Também o modo de produção agrícola (Revolução Verde), baseado no uso intensivo de fertilizantes químicos, agrotóxicos e mecanização intensiva têm afetado o equilíbrio e a fertilidade dos solos, além de ameaçar a água potável. Devido às essas técnicas agrícolas que exigem irrigação intensa hoje se consome 70% de toda água potável do mundo na agricultura. Estima-se que desde a Revolução Verde (monocultura de pinos, eucalipto etc.) cerca de 45 milhões de hectares tenham sidos danificados, bem como há hoje, no mundo, 1,6 bilhões de pessoas que não tem acesso à água necessária. Esse modelo tecnológico está fadado ao fracasso em todo planeta.

A Via Campesina Internacional, através dos movimentos socias dão propostas para a saída dessa "crise", e pontuam algumas necessidades como a de reconstruir as economias baseadas em políticas que busquem e incentivem a soberania alimentar de cada país; regulando e controlando o mercado internacional de produtos agrícolas e aplicando direitos básicos; garantindo e estimulando a produção de alimentos entre seus principais produtores – os camponeses; impedindo que a OMC (Organização Mundial do Comércio) siga ditando normas para o comércio agrícola mundial; realizar a reforma agrária nos países que as terras não foram democratizadas.
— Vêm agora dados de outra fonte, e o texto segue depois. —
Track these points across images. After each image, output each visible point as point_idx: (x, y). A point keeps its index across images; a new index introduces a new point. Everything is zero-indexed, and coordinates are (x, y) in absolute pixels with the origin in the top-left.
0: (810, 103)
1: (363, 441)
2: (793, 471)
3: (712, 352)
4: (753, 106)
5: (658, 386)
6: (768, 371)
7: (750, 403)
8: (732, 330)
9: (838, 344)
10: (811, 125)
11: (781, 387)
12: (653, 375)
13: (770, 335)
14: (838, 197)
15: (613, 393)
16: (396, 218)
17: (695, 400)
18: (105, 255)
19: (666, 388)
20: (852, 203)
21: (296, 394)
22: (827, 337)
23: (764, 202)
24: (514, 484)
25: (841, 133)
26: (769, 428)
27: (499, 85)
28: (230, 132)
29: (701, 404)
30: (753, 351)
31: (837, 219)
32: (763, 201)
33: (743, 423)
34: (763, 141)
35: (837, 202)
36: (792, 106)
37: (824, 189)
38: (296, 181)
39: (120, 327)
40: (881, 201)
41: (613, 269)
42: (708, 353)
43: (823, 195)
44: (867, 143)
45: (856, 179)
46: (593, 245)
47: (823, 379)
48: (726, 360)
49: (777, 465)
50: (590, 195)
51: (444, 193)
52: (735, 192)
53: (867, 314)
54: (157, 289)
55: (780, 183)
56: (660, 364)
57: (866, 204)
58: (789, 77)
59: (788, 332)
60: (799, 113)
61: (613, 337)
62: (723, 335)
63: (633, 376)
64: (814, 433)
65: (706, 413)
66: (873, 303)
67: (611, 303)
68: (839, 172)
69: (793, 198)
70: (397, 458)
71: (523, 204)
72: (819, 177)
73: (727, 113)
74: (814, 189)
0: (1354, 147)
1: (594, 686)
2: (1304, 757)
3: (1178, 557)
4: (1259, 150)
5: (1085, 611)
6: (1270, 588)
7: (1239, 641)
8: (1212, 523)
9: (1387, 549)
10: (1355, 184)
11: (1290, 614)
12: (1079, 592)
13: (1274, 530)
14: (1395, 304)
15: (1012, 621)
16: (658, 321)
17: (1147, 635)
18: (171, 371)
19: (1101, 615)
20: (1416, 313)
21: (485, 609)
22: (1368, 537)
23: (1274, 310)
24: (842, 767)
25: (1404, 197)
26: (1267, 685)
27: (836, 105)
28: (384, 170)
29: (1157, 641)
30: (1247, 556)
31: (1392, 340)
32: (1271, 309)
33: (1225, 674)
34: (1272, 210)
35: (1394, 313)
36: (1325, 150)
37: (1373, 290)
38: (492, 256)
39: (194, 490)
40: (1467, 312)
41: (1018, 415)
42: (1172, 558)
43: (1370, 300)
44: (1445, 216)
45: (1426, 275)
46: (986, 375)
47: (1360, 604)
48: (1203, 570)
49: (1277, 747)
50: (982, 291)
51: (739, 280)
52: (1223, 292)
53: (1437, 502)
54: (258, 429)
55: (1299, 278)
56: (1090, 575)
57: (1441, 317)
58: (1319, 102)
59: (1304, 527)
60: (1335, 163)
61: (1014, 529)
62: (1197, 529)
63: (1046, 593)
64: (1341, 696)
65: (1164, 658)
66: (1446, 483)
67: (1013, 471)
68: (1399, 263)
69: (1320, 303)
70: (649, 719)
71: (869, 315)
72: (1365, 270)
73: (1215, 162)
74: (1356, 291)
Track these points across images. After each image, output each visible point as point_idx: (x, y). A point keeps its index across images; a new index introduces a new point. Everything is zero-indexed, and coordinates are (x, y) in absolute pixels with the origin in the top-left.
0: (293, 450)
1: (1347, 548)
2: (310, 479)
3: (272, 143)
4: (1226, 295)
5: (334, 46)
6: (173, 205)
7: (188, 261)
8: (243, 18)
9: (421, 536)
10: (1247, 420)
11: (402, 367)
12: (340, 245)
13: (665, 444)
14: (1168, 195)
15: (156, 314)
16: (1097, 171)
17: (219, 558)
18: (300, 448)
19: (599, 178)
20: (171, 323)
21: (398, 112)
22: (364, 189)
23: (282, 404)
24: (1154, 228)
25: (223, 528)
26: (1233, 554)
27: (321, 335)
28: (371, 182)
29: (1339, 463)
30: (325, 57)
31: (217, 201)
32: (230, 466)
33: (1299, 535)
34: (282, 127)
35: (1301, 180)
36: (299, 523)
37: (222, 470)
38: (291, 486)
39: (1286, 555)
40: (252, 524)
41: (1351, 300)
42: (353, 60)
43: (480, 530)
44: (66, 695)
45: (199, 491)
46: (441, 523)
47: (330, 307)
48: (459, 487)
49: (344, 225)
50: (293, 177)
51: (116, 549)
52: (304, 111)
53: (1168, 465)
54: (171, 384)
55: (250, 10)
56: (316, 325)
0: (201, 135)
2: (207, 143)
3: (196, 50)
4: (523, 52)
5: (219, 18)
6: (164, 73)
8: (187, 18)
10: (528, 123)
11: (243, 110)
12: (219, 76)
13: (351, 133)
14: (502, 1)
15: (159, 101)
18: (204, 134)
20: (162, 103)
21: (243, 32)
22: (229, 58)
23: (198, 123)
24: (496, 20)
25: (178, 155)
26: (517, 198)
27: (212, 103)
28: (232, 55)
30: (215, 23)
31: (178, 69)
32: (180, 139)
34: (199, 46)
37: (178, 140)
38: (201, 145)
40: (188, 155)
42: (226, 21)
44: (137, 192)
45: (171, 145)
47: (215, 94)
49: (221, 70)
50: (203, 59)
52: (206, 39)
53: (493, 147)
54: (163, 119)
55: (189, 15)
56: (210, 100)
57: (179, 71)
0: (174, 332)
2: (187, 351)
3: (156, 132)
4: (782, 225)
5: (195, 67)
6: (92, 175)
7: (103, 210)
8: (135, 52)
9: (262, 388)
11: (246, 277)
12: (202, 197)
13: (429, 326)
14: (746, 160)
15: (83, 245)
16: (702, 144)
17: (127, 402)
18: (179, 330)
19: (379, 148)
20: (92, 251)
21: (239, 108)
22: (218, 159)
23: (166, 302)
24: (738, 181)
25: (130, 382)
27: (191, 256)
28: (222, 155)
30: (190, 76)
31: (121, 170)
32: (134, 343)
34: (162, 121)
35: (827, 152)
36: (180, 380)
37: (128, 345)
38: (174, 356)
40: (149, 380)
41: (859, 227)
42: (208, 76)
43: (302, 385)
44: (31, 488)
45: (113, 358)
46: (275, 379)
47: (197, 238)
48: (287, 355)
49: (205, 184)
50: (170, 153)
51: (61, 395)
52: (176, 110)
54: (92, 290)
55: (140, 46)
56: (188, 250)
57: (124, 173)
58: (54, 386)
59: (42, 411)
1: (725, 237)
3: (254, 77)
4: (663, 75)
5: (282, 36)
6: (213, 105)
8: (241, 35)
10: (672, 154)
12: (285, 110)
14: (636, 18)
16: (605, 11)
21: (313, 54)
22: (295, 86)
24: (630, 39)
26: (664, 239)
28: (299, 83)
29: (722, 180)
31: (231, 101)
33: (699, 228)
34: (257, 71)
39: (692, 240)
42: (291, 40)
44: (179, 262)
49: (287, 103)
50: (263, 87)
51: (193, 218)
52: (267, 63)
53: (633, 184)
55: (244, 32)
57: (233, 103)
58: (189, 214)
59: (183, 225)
É necessário que os Estados retomem com todas as forças as políticas agrícolas públicas, porém agora voltadas apenas para a agricultura camponesa, tendo como principais políticas agrícolas necessárias o crédito rural subsidiado na produção, garantia de compra da produção camponesa, seguro agrícola, assistência técnica, extensão rural do Estado (gratuita), sistema de armazenamento público e que a produção de agrocombustiveis deve estar subordinada à política de soberania alimentar e energética, ou seja, que não substitua áreas de produção de alimentos e nem que afete biomas e ecossistemas ricos como a Amazônia, mas que seja combinada em pluricultura. Assim, cada comunidade pode produzir, sem monocultivo, a energia que precisa para seu bem estar.

Um comentário:

Unknown disse...

Oi companheiro!
A respeito do relator da ONU atacar a política de biocombustíveis brasileira, existe um pronunciamento do Lula q achei muito esclarecedor, uma boa analise de conjuntura sobre o atual momento da geopolítica mundial. Tudo é histórico. Qdo a gente tem maior clareza do processo de formação dos fatos hj estampados pela mídia (q mostra só um lado da notícia, como bem relataste), nossos palpites sobre o determinados assuntos ficam melhor qualificado, não é verdade?!